Additionally, the metabolism of most horses is considerably less fit during the long winter compared to when they change their coat in autumn. Less exercise on winter paddocks slows the removal of metabolic waste products from the connective tissue. Many horses, therefore, tend to have swollen legs in spring, especially in the morning. Minor skin and hoof problems can also be observed in many horses, such as mud fever, itching, and slight thrush. None of these are dramatic problems, but they are the first indications that the metabolism is quite busy.

Using herbs purposefully

Herbal support during this time has proven effective for horses. In nature, this is the time when the first plants begin to grow their sprouts. Many of these plants are eagerly consumed by the horses.
The first birch leaves are a favourite for stimulating kidney function. The first dandelion is also enjoyed.

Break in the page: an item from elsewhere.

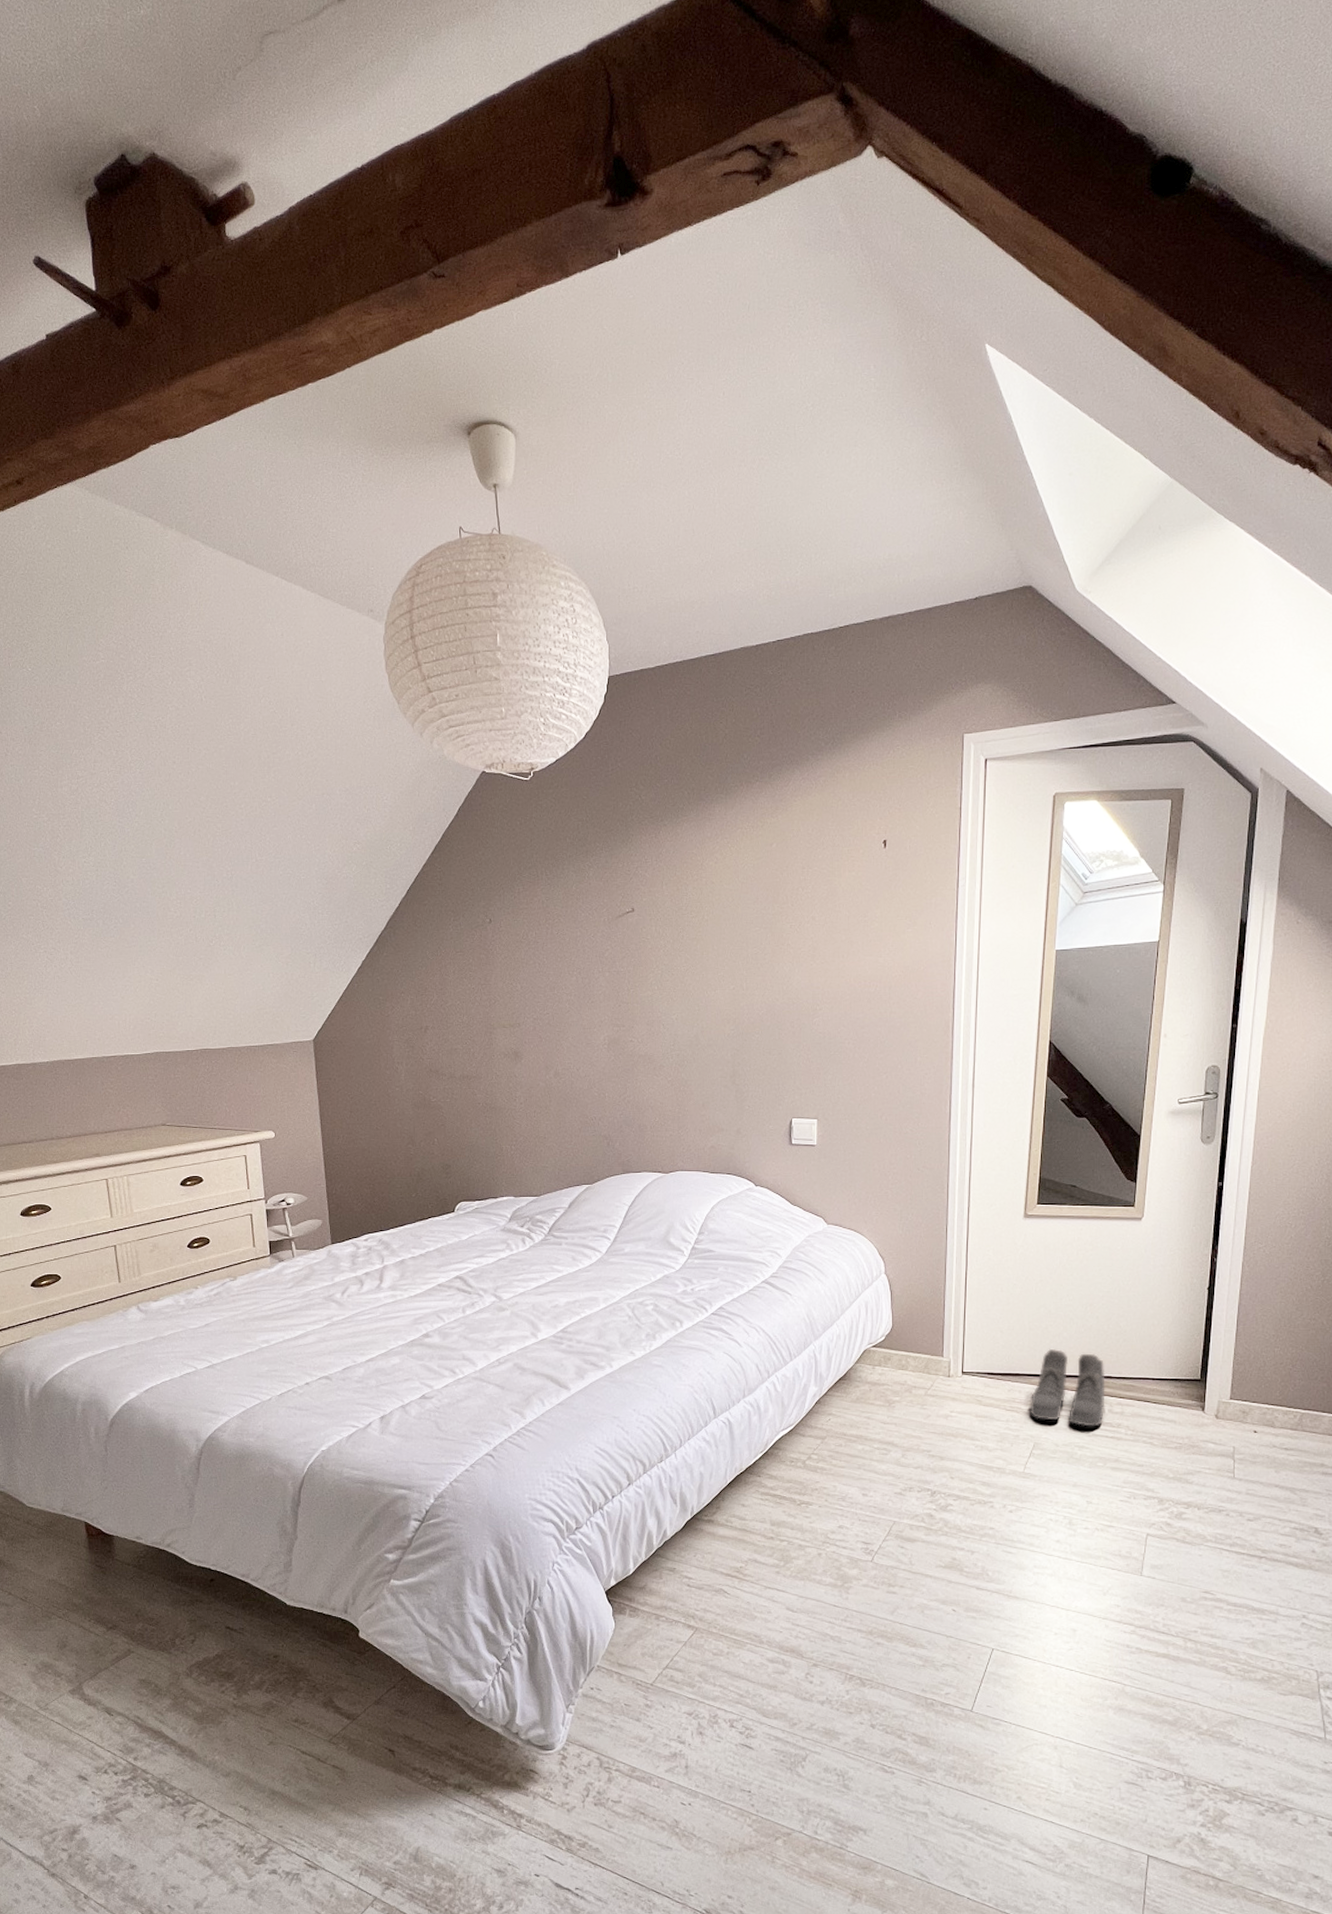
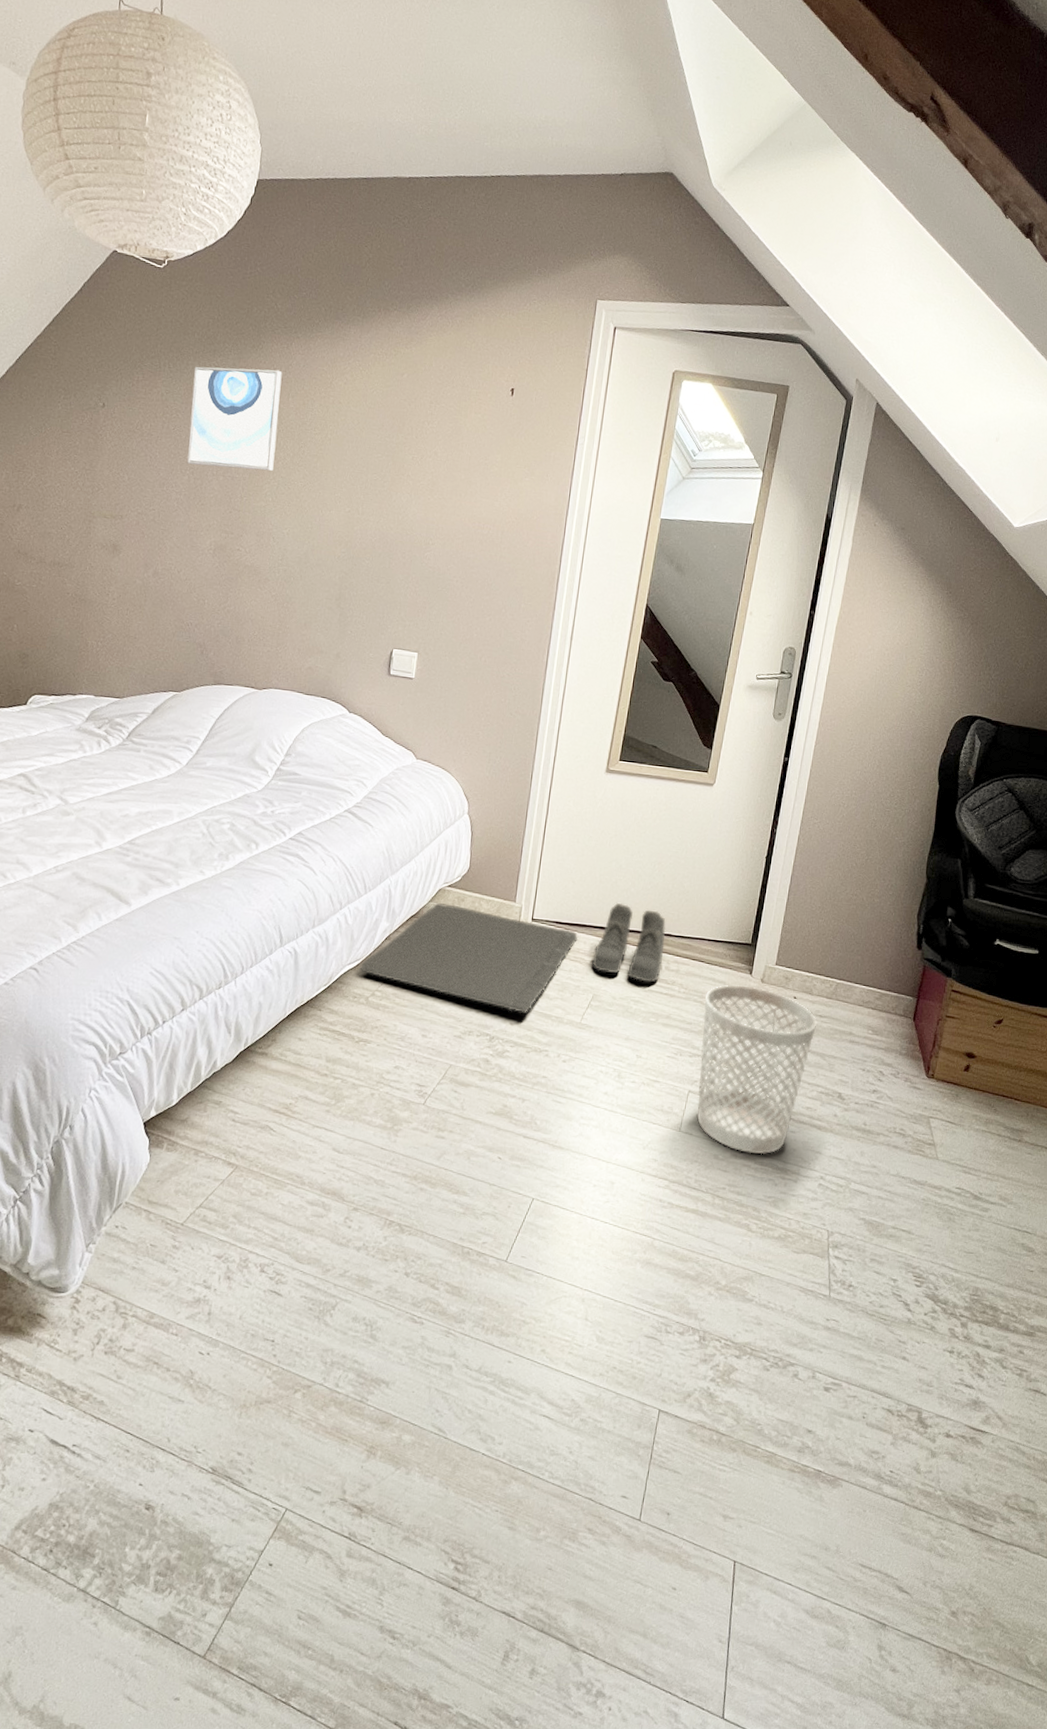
wall art: none [569,860,655,965] -> present [187,366,282,471]
bath mat: none [793,1364,1011,1466] -> present [359,903,578,1013]
wastebasket: none [1156,1423,1283,1596] -> present [697,985,817,1155]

Traditional medicine describes it as a ‘blood-cleansing’ plant, known for supporting the liver. The bitter substances it contains stimulate peristalsis, helping the intestines, that have become somewhat sluggish during winter, get moving again. If there is still some yarrow left in the pasture, the horses will eat it, and the final rose hips will be carefully plucked from the bushes. Yarrow supports the liver, and rose hip seeds provide high-quality fatty acids beneficial for the skin. Observing horses with pasture access during this time reveals their enthusiasm for this ‘natural pharmacy.’

Horses benefit from wild seeds during the shedding period

Not all stables have the luxury of large year-round pastures with diverse plant populations. As a horse owner, you can provide what a wild horse seeks in nature.
During the shedding period in spring, horses benefit from being offered a moderate amount of oily seeds on a daily basis. Besides popular options like 2-3 tablespoons of linseed and a handful of sunflower seeds with the shell daily, other oil-containing seeds, often found in wild seed mixtures, are beneficial. Rosehips offer high-quality fatty acids in their seeds and also have a mild anti-arthritis effect, particularly effective for horses feeling stiff after cold nights. Black cumin seeds offer high-quality oils and support against the cold infections inevitable in spring.

OKAPI offers special wild seeds

To stimulate metabolism, you should provide the right herbs. Observations show that horses fare better through the shedding phase with a selected herbal diet. This includes herbs that stimulate the function of the liver and kidneys. Herbs with high levels of bitterness and tannins, known as ‘bitter herbs,’ are especially beneficial for the liver. They also promote intestinal peristalsis, which can be sluggish after winter. Detoxifying herbal blends are beneficial for the kidneys. If the horse has organ-related issues, concentrated and therapeutically effective herbal mixtures should be used, ideally in consultation with the treating therapist. For preventive herbal use to avoid problems, milder mixtures like the OKAPI Four Seasons Feeds are more suitable.

Even a short-term treatment with minerals can help

If a horse has coat growth issues and a tendency to poor hoof horn, a course of zinc and sulphur may be appropriate during the coat change. These two minerals are essential for the formation of horn structures (skin, hair, hooves) and are therefore needed to a greater extent during the coat change. In this case, OKAPI Zinc Chelate Plus and OKAPI Sulphur Plus can be alternately given daily, for example mixed into soaked sainfoin pellets.

Sainfoin, with its high content of special tannins, has been shown to reduce worm infestations in various animal species. With the onset of warm and stable weather, strongylid migration typically begins in horses. Therefore, a supportive ‘worm-repellent’ feed, along with regular fecal samples and, if necessary, deworming measures, is advisable.

With these simple feeding measures, horses will navigate the shedding season more easily and be in better shape, ready to embrace the summer season!